The Bombay high court on Friday permitted the National High Speed Rail Corporation to cut around 20,000 mangrove trees in the city and neighbouring districts of Palghar and Thane for the Mumbai-Ahmedabad bullet train project.
A division bench of Chief Justice Dipankar Datta and Justice Abhay Ahuja allowed the plea filed by the NHSRCL seeking permission to cut the mangrove trees.
As per a 2018 order of the high court, there exists a "total freeze" on the destruction of mangroves across the state and permission has to be sought from the high court each time an authority wishes to fell mangroves for any public project.
As per the said order, a 50 m buffer zone must be created around the area that hosts the mangroves and no construction activity or dumping of debris can be permitted within this buffer zone.
In its petition filed in 2020, the NHSRCL had assured the court it would plant five times the total mangrove trees that were earlier proposed to be felled and the number would not be reduced for the same.
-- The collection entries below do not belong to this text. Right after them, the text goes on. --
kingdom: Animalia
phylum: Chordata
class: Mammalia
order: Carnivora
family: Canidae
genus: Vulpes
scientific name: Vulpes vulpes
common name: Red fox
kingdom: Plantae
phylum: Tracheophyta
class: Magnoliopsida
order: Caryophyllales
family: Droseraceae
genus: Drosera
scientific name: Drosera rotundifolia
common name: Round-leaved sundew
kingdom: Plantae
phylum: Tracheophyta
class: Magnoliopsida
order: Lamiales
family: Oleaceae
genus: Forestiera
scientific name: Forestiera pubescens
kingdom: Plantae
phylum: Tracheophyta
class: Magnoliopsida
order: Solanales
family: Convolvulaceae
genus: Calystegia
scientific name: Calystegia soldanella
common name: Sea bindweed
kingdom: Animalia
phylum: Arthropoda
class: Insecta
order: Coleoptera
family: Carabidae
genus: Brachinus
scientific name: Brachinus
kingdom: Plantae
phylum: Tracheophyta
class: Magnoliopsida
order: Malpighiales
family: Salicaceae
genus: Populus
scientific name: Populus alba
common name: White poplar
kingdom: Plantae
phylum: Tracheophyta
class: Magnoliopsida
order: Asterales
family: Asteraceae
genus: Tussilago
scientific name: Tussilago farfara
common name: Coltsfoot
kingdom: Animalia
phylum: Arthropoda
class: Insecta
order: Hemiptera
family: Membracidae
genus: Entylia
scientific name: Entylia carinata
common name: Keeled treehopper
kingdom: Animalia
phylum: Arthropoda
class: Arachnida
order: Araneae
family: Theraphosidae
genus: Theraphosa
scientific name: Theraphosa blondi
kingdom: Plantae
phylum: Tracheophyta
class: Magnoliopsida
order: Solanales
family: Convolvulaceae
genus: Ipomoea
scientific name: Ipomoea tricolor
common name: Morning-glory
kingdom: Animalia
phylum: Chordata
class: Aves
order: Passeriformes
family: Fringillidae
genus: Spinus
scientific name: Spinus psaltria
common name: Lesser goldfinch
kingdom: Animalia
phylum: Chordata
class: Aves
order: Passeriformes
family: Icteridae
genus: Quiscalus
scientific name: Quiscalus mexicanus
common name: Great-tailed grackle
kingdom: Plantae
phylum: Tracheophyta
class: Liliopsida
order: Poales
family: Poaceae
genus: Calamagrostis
The plea was opposed by 'Bombay Environmental Action Group', an NGO, on the ground that no study was undertaken about the survival rate of saplings to be planted as a compensatory measure and the Environmental Impact Assessment report for felling trees has not been provided.
The NHSRCL had denied the objections raised by the NGO and claimed that it had availed required approvals for the felling of trees for the project of public importance and would compensate the loss occurring due to the same by planting of saplings as directed.
The 508-km high speed rail corridor between Ahmedabad and Mumbai is expected to cut travel time from six-and-a-half hours to two-and-a-half hours.
The bullet train project received a major push after the Eknath Shinde-Bharatiya Janata Party government came to power in June this year.
The dispensation has given all approvals for this project, the foundation of which was laid by Prime Minister Narendra Modi in September 2017.